You could use stripped_strings and :contains with bs4 4.7.1. This feels like a lot of jiggery pokery to get the desired output format. Sure someone with more python experience could reduce this and improve its efficiency. Merging dicts syntax taken from @aaronhall.
import requests
from bs4 import BeautifulSoup as bs
import re
links = ['https://www.amazon.com/Professional-Dental-Guard-Remoldable-Customizable/dp/B07L4YHBQ4', 'https://www.amazon.com/dp/B0040ODFK4/?tag=stackoverfl08-20']
for link in links:
r = requests.get(link, headers = {'User-Agent': 'Mozilla\5.0'})
soup = bs(r.content, 'lxml')
fields = ['Product Dimensions', 'Shipping Weight', 'Item model number', 'Amazon Best Sellers Rank']
temp_dict = {}
for field in fields:
element = soup.select_one('li:contains("' + field + '")')
if element is None:
temp_dict[field] = 'N/A'
else:
if field == 'Amazon Best Sellers Rank':
item = [re.sub('#|\(','', string).strip() for string in soup.select_one('li:contains("' + field + '")').stripped_strings][1].split(' in ')
temp_dict[field] = item
else:
item = [string for string in element.stripped_strings][1]
temp_dict[field] = item.replace('(', '').strip()

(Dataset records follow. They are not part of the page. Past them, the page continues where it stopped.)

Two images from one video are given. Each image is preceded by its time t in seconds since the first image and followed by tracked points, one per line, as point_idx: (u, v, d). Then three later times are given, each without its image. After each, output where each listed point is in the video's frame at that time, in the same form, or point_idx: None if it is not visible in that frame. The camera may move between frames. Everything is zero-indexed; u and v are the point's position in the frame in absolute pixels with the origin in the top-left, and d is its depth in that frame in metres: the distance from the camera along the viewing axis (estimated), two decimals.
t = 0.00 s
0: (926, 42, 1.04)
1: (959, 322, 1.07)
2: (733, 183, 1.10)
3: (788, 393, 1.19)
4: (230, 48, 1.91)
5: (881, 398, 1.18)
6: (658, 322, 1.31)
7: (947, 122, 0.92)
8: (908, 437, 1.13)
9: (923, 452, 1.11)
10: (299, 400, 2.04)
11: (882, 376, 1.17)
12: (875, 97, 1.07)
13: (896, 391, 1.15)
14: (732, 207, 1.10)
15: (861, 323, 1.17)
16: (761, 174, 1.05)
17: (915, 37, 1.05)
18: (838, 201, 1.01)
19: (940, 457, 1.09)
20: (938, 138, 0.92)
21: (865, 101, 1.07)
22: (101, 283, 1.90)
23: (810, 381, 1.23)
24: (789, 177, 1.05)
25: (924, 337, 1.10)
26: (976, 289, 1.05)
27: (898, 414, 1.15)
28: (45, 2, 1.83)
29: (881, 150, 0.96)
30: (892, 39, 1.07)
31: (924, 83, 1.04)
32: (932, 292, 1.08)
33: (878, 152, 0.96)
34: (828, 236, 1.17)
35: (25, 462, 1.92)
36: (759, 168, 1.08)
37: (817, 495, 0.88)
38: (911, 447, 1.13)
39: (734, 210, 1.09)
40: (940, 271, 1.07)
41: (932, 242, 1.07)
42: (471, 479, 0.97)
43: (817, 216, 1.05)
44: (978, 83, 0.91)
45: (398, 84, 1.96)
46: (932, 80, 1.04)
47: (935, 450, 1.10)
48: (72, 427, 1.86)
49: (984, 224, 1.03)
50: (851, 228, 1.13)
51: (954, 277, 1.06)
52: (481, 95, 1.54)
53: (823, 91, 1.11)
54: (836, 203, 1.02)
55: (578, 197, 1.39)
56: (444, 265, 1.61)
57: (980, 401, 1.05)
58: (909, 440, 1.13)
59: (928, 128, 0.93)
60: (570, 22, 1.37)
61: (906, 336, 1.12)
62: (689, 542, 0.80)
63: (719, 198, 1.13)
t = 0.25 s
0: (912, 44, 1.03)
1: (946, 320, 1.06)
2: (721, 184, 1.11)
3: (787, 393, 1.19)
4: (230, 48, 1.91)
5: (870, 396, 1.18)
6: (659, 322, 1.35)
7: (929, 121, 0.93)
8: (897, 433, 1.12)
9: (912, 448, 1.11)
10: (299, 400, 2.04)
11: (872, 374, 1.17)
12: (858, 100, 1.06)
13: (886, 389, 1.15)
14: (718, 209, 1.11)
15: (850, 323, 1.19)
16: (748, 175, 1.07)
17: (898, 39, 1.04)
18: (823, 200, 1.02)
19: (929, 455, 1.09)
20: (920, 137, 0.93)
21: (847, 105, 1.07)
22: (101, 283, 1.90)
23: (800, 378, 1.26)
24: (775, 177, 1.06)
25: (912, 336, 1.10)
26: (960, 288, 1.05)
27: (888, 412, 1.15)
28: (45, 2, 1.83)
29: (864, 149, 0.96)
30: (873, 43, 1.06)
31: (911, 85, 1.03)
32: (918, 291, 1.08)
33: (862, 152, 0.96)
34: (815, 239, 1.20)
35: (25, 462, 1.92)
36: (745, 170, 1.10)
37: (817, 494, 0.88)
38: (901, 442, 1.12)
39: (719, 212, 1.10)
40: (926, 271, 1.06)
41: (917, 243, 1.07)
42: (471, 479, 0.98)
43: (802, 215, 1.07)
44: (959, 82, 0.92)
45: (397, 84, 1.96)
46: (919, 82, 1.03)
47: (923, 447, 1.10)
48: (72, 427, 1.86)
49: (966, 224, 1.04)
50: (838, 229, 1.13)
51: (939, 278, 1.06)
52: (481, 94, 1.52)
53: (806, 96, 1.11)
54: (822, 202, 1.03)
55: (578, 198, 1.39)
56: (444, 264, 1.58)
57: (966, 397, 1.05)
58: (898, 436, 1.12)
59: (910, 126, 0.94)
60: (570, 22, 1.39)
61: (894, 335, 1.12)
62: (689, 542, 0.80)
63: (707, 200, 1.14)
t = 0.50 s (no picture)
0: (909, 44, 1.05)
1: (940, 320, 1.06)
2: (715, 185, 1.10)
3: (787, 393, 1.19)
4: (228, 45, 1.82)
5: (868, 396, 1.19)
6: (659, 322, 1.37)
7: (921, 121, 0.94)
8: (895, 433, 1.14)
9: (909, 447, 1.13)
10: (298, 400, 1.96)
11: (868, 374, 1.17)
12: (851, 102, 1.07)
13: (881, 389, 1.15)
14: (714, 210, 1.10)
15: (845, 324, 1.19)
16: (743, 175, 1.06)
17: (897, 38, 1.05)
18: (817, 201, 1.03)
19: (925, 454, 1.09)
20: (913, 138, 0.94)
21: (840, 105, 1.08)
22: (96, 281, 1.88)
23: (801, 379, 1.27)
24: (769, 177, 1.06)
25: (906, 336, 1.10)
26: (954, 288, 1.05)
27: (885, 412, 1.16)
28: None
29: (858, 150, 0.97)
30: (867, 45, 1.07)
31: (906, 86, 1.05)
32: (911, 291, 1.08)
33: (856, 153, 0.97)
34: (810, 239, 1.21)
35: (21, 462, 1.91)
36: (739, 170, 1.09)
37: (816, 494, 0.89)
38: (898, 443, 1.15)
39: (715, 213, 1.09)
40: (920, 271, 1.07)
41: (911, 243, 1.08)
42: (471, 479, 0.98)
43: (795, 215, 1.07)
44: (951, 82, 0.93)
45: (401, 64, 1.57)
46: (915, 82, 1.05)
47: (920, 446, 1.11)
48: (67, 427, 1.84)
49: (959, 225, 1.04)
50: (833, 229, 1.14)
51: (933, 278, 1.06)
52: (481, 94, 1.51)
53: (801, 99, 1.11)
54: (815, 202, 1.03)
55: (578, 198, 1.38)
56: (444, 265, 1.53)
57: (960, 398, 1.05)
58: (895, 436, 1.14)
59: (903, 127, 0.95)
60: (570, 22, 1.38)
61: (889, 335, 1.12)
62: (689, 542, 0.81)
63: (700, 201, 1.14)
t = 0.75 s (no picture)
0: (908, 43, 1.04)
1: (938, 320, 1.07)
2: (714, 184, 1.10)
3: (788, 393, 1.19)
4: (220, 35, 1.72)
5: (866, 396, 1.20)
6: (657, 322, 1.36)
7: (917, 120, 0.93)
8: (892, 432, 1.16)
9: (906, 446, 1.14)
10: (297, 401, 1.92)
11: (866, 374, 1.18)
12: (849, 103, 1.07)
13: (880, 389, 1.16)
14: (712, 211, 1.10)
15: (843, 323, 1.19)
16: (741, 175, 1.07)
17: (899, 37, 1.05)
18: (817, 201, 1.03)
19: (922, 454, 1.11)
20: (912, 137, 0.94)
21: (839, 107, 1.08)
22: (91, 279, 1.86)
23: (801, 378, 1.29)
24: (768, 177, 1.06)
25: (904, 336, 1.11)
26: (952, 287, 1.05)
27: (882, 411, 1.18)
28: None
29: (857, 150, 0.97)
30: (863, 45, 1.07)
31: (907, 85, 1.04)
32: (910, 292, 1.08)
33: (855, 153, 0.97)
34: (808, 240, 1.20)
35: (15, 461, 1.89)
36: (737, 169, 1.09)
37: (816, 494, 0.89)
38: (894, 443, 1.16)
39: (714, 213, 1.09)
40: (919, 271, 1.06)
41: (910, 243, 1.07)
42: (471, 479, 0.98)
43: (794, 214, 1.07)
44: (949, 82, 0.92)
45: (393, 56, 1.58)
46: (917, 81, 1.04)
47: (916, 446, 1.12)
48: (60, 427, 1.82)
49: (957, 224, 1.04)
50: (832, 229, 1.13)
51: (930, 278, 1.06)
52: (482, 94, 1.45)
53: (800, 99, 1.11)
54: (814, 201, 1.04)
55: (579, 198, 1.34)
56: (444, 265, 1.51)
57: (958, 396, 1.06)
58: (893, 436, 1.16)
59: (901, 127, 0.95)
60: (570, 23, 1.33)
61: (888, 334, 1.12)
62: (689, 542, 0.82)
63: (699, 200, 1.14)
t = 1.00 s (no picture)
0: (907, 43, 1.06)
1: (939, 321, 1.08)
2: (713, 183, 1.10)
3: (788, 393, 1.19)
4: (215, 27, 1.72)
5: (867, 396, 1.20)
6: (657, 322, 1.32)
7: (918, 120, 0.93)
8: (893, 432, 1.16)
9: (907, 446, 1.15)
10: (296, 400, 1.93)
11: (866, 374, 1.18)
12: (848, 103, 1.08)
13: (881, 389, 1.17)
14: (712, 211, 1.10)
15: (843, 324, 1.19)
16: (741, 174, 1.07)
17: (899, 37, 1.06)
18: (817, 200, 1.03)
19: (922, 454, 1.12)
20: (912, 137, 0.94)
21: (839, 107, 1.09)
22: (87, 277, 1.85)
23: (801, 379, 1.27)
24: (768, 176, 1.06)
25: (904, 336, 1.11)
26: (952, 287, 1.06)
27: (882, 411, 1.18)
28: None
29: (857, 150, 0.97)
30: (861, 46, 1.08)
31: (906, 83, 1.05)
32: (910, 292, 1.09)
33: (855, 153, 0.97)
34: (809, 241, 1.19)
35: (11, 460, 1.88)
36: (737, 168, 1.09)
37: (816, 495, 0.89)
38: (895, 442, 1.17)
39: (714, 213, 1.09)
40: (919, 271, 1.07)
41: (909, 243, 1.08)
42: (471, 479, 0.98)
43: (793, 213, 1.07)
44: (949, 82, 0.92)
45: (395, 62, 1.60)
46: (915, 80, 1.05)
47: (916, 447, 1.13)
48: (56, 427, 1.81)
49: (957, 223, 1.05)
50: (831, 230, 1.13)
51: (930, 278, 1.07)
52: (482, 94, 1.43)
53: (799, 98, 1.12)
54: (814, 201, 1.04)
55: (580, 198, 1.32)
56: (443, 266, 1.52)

ranks = soup.select('.zg_hrsr_rank')
ladders = soup.select('.zg_hrsr_ladder')
if ranks:
cat_nos = [item.text.split('#')[1] for item in ranks]
else:
cat_nos = ['N/A']
if ladders:
cats = [item.text.split('\xa0')[1] for item in soup.select('.zg_hrsr_ladder')]
else:
cats = ['N/A']
rankings = dict(zip(cat_nos, cats))
map_dict = {
'Product Dimensions': 'dimensions',
'Shipping Weight': 'weight',
'Item model number': 'Item_No',
'Amazon Best Sellers Rank': ['R1_NO','R1_CAT']
}
final_dict = {}
for k,v in temp_dict.items():
if k == 'Amazon Best Sellers Rank' and v!= 'N/A':
item = dict(zip(map_dict[k],v))
final_dict = {**final_dict, **item}
elif k == 'Amazon Best Sellers Rank' and v == 'N/A':
item = dict(zip(map_dict[k], [v, v]))
final_dict = {**final_dict, **item}
else:
final_dict[map_dict[k]] = v
for k,v in enumerate(rankings):
#print(k + 1, v, rankings[v])
prefix = 'R' + str(k + 2) + '_'
final_dict[prefix + 'NO'] = v
final_dict[prefix + 'CAT'] = rankings[v]
print(final_dict)
这篇关于如何从特定的表格元素中抓取特定的文本的文章就介绍到这了,希望我们推荐的答案对大家有所帮助,也希望大家多多支持!